Efforts at understanding nature through the processes of science are called avidya. Normally, schools focus on this kind of learning, that is, avidya, and miss out on a very important aspect of learning, that of the ‘inner being’.

This knowledge of the world within us and how it works is called vidya. There are many questions within us: why we are happy when we are happy, why we are angry when we are angry, etc. This ‘why’ of the inside world is called vidya.

Vidya means creating an environment within us to enable us to absorb avidya. As we all know, we have an infinite capacity to absorb information. Vidya creates that space within, through the process of samadhi (taught in SSY), which will allow our child to absorb infinite information from the outside world.

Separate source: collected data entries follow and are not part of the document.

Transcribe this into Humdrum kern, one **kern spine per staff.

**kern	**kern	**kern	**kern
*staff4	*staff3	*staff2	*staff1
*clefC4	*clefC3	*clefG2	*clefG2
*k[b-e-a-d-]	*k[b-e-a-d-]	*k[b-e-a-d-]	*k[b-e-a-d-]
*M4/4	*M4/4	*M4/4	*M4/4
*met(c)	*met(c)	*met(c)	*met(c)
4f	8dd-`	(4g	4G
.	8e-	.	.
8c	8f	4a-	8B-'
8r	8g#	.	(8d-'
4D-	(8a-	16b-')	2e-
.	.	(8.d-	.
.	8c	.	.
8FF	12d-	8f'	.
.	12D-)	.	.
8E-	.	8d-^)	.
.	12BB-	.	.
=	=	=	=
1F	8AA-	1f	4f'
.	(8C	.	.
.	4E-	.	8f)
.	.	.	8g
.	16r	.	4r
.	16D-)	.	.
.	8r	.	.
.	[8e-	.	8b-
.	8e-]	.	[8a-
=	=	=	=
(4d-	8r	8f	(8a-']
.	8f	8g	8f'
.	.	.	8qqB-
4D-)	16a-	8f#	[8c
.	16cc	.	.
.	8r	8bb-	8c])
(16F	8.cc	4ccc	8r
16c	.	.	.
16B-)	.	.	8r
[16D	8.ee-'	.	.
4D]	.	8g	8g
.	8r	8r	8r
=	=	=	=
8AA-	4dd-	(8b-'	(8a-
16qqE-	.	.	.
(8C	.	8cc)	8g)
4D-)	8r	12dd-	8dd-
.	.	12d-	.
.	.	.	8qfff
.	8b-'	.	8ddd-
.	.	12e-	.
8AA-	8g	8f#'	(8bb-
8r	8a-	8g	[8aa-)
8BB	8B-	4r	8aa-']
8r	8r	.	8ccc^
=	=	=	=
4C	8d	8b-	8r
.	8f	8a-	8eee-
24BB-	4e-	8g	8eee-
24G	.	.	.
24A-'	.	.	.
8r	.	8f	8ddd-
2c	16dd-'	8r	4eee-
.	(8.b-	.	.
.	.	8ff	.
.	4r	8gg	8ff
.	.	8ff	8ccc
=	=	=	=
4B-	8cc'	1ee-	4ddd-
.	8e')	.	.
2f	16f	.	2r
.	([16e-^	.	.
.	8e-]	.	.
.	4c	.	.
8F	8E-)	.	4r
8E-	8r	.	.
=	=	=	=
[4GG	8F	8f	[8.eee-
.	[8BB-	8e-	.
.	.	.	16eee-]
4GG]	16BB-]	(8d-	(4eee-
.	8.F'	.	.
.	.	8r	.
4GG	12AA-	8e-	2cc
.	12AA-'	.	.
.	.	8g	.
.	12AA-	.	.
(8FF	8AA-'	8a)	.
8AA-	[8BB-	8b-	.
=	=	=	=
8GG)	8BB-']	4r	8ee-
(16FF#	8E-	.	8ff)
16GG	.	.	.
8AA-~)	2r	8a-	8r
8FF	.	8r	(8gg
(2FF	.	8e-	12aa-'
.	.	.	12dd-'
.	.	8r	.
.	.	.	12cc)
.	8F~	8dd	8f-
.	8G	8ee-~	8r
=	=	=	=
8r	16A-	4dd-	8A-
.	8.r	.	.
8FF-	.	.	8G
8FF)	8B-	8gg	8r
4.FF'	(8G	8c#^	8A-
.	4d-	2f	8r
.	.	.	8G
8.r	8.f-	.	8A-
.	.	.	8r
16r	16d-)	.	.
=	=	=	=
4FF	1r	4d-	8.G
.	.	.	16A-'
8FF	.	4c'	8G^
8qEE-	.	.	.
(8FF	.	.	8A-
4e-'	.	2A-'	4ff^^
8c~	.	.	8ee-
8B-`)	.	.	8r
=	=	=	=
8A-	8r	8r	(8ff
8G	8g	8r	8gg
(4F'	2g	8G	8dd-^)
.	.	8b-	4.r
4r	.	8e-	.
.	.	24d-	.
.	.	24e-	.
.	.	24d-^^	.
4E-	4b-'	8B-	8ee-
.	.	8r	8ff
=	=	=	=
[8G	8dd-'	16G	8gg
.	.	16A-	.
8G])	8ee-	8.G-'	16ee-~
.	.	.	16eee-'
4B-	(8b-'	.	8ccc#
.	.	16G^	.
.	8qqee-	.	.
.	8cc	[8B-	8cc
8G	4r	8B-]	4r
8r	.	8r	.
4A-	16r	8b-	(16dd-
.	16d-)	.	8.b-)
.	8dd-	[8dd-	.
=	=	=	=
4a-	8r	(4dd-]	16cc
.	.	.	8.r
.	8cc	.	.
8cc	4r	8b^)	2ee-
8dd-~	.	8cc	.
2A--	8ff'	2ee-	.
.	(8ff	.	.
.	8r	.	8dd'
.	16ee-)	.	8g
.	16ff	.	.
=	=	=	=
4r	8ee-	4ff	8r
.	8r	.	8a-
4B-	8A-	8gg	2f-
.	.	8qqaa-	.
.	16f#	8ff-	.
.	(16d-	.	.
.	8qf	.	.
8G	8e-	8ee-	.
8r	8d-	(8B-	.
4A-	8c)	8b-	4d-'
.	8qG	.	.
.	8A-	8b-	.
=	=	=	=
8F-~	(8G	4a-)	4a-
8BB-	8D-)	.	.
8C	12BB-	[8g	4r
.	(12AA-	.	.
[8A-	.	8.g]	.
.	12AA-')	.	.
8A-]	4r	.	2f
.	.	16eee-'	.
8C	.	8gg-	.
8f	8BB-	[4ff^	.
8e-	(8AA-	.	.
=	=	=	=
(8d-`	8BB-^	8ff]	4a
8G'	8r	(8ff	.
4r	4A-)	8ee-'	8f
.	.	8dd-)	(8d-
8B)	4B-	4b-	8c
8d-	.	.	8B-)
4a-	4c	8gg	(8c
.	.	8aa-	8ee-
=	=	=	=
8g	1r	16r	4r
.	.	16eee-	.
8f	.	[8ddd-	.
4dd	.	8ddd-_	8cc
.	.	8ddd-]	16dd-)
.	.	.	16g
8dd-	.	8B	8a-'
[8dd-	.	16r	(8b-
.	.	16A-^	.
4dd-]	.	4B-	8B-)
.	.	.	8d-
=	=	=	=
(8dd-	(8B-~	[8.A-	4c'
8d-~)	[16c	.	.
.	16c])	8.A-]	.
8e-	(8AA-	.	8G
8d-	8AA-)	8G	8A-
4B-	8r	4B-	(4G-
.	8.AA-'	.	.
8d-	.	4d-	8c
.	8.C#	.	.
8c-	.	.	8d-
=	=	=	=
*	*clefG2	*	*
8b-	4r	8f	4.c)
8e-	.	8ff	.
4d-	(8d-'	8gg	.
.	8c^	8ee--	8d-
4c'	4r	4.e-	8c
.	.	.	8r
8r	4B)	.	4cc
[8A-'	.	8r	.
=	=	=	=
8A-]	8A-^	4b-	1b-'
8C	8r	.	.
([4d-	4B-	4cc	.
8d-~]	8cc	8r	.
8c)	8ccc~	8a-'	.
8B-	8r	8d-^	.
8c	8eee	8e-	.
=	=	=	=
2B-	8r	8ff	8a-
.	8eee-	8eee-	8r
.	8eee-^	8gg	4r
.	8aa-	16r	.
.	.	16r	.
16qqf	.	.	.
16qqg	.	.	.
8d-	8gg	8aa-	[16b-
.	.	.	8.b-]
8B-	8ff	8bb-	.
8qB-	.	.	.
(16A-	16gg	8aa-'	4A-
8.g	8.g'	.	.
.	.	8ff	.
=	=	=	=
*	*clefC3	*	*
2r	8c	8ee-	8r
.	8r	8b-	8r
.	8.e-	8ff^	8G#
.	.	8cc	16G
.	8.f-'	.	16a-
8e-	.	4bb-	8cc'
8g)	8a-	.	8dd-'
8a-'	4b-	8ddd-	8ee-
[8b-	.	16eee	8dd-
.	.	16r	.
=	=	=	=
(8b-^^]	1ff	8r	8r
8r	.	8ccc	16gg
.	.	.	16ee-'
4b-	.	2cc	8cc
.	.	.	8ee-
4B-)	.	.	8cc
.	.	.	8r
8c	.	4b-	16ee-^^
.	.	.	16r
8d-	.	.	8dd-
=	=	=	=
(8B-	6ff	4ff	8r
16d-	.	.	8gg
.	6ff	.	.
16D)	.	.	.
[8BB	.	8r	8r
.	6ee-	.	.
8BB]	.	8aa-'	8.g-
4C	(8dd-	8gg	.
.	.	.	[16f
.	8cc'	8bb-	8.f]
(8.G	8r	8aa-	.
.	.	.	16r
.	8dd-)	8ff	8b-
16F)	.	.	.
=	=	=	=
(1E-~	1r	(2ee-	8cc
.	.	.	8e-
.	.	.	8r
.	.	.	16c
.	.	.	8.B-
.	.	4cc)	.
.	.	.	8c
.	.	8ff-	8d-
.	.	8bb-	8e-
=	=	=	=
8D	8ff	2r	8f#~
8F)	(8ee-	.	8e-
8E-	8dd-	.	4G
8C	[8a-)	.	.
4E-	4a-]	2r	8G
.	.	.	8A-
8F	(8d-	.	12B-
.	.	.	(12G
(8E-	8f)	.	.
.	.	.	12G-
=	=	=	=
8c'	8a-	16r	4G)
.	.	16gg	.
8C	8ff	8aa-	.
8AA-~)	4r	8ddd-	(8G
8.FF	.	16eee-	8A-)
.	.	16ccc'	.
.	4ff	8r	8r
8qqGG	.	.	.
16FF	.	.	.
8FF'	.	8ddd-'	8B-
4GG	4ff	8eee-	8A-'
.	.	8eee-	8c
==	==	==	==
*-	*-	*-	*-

This can happen through a continuous cleansing of the inside mind. Both these forms of education must go hand in hand: taking in information, registering it inside, storing it in the subconscious, cleaning the blackboard (i.e., the mind) and then taking in more information and repeating the process time and again, all the time.

Let us take the sea as an example. Suppose we pour one glass of pure water into the sea, followed by more and more glasses of pure water; all of it becomes one with the sea. This outside glass of water is avidya — the knowledge of how the world works.

The sea represents us, and as we go on taking in knowledge, the two merge; but we can absorb it only if we are clear; our mind should be clear and ready to receive. This is facilitated by vidya.